A bad end to a tumultuous year for Serbia-Kosovo relations

22 November 2018

Pristina’s decision to put 100% tariffs on imports from Serbia and Bosnia will be economically disruptive, and marks a step back for normalisation of relations in the region.

By Richard Grieveson

On November 21st Kosovo announced a new 100% tariff on imports from Serbia and Bosnia. In addition, the government instructed authorities to stop goods entering Kosovo that did not use the country’s constitutional name (Republic of Kosovo).

On November 6th Kosovo had already put 10% tariffs on imports from the two countries, with Pristina claiming that Serbia and Bosnia were waging an “aggressive campaign” against it. Increasing tariffs to 100% came after Kosovo failed on November 20th for the third time in three years to gain enough support to join Interpol. The Kosovan government blamed its failure to get the required 2/3 support of current members on lobbying efforts by Serbia.

Mapping out the trading relationship

The initial decision to put 10% tariffs on imports from Serbia and Bosnia violated the terms of the Central European Free Trade Agreement (CEFTA), of which all three countries are members. Both Serbia and the EU said that the decision should be revoked. Federica Mogherini, the EU’s High Representative of the European Union for Foreign Affairs and Security Policy, also made it clear that she felt Kosovo’s move violated the spirit of the EU-Kosovo Stabilisation and Association Agreement.

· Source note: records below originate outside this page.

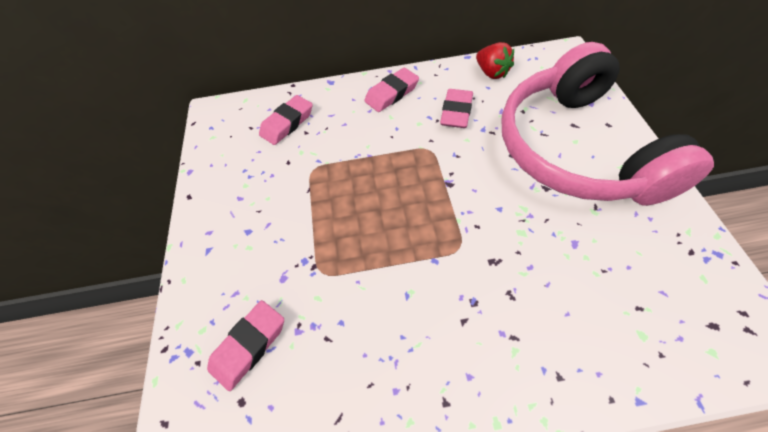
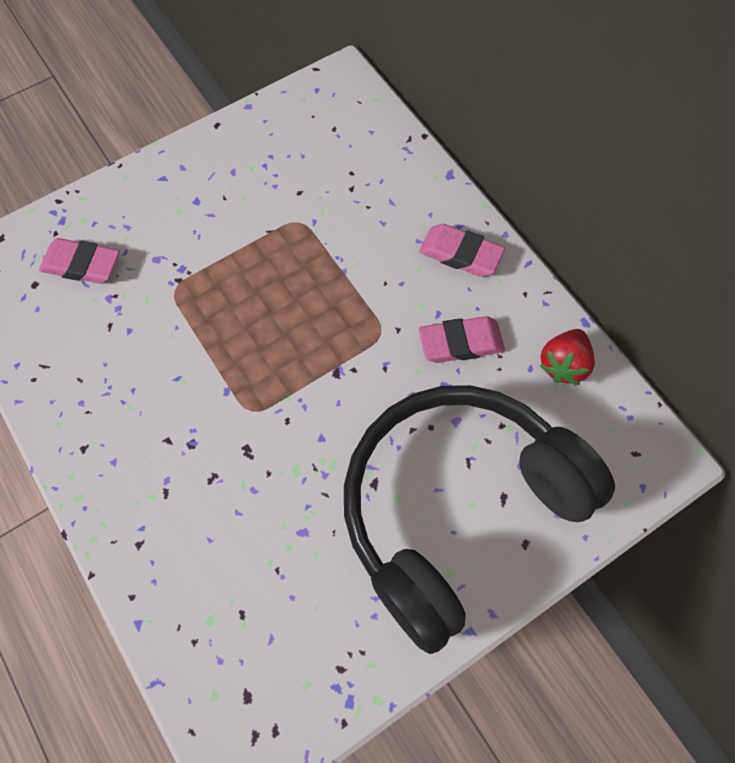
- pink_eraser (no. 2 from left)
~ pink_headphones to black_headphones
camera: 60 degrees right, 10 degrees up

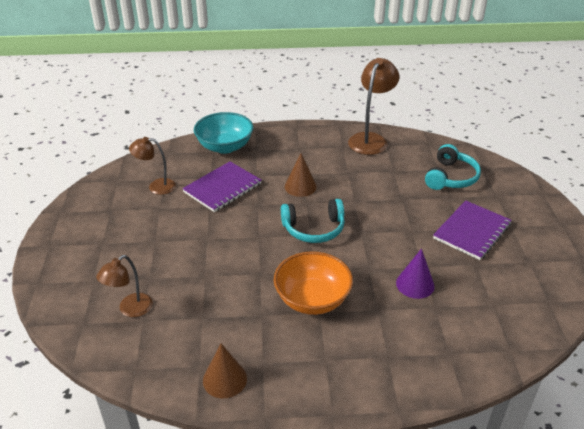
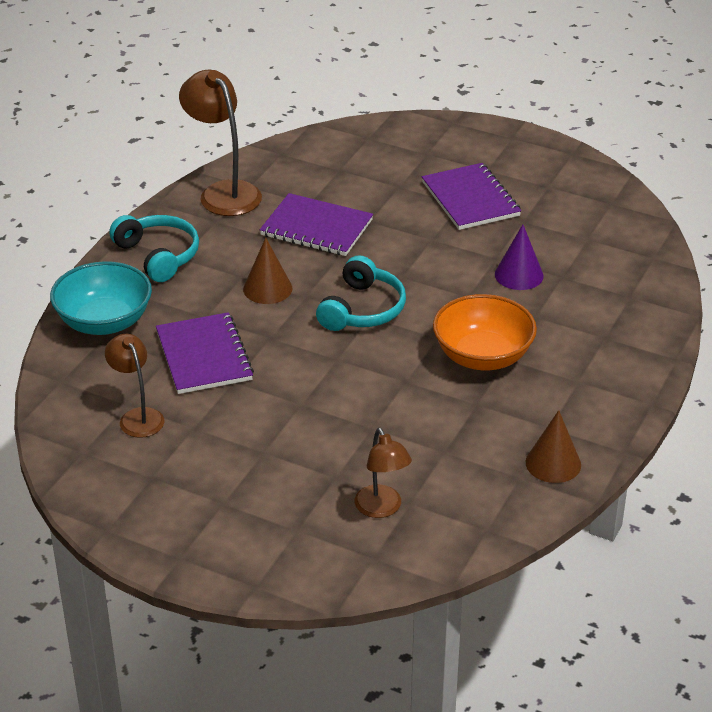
~ brown_lamp (no. 2 from left in the first image) 120 degrees clockwise
~ turquoise_headphones (no. 2 from left in the first image) to turquoise_headphones (no. 1 from left)
+ purple_notebook (no. 2 from left)
camera: 60 degrees left, 0 degrees up

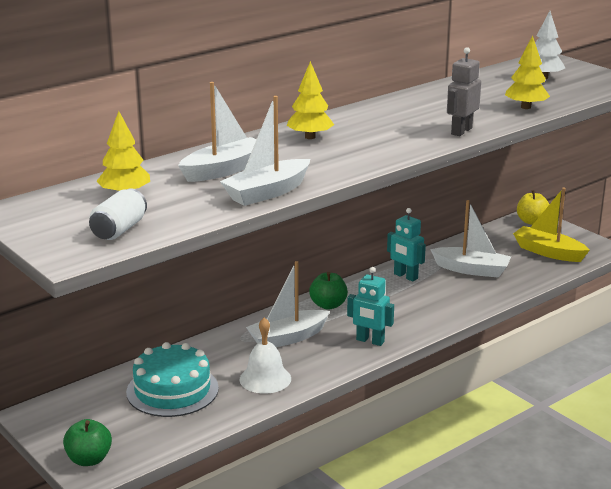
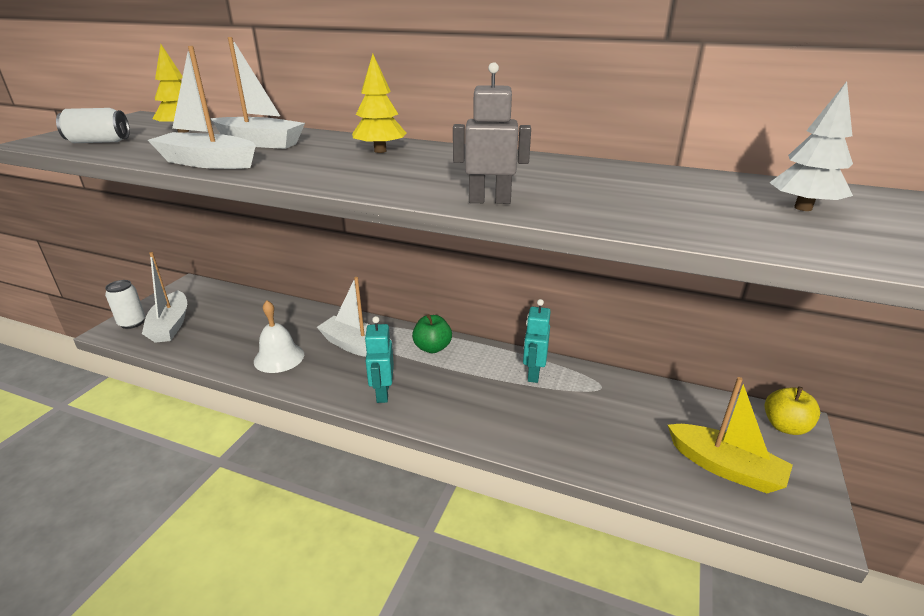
~ green_apple (no. 1 from left) to white_can (no. 2 from left)
- turquoise_cake
~ white_boat (no. 4 from left in the first image) to white_boat (no. 1 from left)
- yellow_tree (no. 3 from left)
~ yellow_boat 120 degrees clockwise
camera: 60 degrees right, 5 degrees up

The economic implications could be quite significant. Serbia is Kosovo’s main source of imports, accounting for around 15% of the total as of 2017, while a further 3% come from Bosnia (see chart below). Interestingly, the Serbian share has actually increased since 2010, when it was around 12%. In 2017 the other key sources of imports were Germany (12% of the total), Turkey (10%), China (9%) and Italy (6%). Together, imports from Serbia and Bosnia account for over 8% of Kosovo’s GDP. Unless replacements can be found, therefore, an impact on inflation from the measures is quite likely (albeit probably not especially significant). Kosovo’s main imports from Serbia are electricity, petroleum (and related products), cereals and beverages.

So far there has been no talk of retaliatory measures, but if they were introduced that would also have important trade implications for Kosovo. Serbia is Kosovo’s third biggest export market, taking 13% of the total in 2017 (see chart below), with a further 2% going to Bosnia.

In terms of merchandise trade, the Kosovan economy is very closed on the export side. Exports/GDP are only around 6%, easily the lowest level in the CESEE region, and have not grown on this basis since 2010. Part of this is related to the country’s relatively disappointing progress on attracting more FDI inflows (as we detailed here). By contrast, imports/GDP are almost 50% of GDP, so disruption to import flows could have a much more important impact. We highlighted in our recent Forecast Report on Kosovo the potential for political risks, particularly in relation to Serbia, to weigh on growth in the near term.  

From the perspective of Serbia and Bosnia, there is also clearly potential for disruption, although for both countries exports to Kosovo make up a fairly small share of the total. Official data indicate that merchandise goods exports to Kosovo account for around 1% of Serbia’s GDP and 0.5% of Bosnia’s.

A lively year for Serbia-Kosovo relations

Kosovo and Serbia have been engaged in dialogue to resolve bilateral issues under EU sponsorship since 2013. Progress has been underwhelming, but there was renewed hope in mid-2018 related to talk about a possible land swap between the two countries. This however fell apart, in line with our expectations. Our view was that the domestic barriers to making the necessary concessions on both sides would be insurmountable, and this proved to be the case.

The tariff hike has the potential to further increase tensions between the two countries, and suggests that the process of political normalisation between them has gone backwards. However, the renewed engagement of the EU in the region, and especially the focus under the Commission’s new Western Balkans strategy to intervene more directly in political conflicts in the region (rather than hoping that greater economic integration would solve bilateral disputes), is likely to prove an important stabilising factor. In economic terms, Serbia is clearly one of the frontrunners among the Western Balkan countries for EU accession, but Brussels has made it clear that joining the bloc is contingent upon normalisation of relations with Kosovo. We continue to view the Commission’s 2025 target date for accession, at least for Serbia and Montenegro, as highly ambitious (see our paper here).